[Your objective] Repeat the lines in the rows below from the line with "the technical bi" to the line with "would be to activate", swapping "believe" for "think" and leaving everything else unchanged.

•••••

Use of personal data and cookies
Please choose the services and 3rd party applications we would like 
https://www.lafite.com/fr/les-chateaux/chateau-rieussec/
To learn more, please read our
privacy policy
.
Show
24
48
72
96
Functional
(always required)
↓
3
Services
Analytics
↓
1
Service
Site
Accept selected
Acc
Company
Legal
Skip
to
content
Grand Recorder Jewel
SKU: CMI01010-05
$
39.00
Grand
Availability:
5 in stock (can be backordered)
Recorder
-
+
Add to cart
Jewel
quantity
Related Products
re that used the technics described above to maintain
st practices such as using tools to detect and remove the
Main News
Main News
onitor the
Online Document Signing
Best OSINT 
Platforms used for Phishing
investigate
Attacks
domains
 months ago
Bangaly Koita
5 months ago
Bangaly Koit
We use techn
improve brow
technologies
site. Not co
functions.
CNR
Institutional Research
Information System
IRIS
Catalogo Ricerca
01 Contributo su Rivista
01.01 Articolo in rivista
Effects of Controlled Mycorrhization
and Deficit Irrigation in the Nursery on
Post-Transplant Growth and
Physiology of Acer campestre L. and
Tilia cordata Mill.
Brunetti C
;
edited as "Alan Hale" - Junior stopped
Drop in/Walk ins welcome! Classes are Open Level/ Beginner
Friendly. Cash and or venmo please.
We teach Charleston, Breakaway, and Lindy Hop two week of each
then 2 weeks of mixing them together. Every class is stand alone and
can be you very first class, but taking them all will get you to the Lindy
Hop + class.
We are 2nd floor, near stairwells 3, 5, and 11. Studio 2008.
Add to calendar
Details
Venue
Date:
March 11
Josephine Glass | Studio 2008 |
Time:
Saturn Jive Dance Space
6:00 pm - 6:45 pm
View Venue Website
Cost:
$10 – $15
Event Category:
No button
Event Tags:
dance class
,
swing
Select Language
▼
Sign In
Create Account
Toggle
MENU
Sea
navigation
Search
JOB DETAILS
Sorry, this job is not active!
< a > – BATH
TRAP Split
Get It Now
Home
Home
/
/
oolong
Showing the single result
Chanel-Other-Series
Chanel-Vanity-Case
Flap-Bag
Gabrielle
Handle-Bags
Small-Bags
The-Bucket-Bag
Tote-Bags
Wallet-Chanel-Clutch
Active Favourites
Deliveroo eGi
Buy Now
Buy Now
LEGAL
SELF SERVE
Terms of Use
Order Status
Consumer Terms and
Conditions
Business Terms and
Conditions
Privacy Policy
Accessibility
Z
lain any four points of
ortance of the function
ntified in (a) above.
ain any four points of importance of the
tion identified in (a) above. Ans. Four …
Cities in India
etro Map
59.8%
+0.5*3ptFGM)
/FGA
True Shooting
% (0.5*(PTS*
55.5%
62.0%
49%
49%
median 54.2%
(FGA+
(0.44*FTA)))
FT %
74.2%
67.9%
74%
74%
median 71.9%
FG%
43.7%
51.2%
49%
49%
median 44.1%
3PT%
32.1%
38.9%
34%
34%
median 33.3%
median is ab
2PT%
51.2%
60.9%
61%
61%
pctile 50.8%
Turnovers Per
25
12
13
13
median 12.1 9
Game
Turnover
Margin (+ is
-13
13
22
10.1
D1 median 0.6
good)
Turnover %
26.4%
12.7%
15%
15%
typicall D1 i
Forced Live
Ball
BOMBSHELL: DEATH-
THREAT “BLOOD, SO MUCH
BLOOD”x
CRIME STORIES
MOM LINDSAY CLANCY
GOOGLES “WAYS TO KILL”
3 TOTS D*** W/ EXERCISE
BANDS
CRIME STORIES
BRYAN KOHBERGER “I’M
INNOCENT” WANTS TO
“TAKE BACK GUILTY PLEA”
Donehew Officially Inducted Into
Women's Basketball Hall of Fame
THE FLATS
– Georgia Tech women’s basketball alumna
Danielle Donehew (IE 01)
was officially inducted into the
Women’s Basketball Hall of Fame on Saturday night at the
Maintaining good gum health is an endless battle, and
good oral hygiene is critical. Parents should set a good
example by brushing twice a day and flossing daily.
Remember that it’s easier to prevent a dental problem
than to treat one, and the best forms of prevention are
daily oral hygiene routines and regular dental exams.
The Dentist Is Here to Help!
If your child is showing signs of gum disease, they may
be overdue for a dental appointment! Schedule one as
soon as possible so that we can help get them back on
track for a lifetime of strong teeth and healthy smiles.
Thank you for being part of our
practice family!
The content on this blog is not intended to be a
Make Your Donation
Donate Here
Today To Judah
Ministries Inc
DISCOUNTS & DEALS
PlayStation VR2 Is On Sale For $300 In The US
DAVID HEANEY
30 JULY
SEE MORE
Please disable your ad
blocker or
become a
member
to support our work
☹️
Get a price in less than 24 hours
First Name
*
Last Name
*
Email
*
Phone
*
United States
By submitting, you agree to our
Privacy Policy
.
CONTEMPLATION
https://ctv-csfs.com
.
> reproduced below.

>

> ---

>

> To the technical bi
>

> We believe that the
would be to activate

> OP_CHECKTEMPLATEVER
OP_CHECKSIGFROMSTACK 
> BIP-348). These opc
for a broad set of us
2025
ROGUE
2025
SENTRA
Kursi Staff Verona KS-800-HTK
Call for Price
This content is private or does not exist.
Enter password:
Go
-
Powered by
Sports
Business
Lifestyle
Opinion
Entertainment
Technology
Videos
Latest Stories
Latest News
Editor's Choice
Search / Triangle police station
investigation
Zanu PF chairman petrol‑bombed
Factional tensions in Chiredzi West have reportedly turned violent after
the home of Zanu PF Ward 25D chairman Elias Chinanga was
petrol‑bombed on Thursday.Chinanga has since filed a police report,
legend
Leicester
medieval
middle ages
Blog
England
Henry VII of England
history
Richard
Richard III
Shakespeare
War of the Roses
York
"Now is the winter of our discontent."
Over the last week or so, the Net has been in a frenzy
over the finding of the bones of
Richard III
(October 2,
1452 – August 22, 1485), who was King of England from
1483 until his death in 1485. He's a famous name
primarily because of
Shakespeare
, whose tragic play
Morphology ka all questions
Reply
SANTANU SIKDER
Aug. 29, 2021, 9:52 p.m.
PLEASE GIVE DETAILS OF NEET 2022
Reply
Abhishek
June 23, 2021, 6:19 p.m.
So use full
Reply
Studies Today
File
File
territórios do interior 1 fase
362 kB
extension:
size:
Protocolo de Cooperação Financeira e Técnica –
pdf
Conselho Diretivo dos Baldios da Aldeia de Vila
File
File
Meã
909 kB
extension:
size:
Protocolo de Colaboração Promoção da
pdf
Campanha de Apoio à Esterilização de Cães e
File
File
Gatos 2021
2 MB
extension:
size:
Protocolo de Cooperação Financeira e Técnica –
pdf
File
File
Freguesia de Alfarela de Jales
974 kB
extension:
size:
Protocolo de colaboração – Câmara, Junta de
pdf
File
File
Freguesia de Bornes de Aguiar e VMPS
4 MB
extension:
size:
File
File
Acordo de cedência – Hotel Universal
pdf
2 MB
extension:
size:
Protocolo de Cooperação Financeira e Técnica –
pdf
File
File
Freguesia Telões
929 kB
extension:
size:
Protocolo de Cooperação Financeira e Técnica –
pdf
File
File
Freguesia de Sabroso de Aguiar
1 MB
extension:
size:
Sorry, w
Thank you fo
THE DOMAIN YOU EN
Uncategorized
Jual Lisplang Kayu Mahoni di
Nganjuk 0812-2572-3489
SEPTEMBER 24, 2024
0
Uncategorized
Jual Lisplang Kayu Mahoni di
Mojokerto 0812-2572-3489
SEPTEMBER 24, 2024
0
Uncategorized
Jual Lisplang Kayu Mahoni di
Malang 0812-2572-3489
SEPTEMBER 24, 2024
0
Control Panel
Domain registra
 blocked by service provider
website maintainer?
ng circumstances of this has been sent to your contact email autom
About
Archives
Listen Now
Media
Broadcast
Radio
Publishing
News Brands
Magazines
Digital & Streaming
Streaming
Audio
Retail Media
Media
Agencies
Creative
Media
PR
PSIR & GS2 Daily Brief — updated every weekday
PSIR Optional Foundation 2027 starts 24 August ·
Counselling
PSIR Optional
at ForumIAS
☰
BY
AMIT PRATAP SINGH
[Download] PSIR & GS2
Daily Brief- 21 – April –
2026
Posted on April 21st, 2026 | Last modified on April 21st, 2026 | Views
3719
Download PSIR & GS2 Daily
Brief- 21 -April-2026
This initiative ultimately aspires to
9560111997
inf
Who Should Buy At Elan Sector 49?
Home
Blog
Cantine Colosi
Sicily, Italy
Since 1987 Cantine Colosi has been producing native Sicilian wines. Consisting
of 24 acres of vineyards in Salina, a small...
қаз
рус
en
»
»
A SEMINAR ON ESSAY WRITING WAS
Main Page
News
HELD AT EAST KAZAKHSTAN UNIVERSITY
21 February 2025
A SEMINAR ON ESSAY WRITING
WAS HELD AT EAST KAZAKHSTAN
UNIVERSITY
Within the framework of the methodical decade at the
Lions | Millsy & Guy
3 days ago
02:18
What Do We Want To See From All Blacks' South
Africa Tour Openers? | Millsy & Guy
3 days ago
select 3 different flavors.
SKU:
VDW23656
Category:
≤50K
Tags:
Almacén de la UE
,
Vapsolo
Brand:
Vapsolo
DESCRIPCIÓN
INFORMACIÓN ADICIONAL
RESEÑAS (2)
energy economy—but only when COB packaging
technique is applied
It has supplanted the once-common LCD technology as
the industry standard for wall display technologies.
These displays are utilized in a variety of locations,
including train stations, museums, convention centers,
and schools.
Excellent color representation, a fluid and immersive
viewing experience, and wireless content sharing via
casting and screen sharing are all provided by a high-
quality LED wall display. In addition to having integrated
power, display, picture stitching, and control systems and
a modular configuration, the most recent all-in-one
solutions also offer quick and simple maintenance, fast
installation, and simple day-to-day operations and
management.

•••••

[Solution for this exercise]
> To the technical bi
>

> We think that the
would be to activate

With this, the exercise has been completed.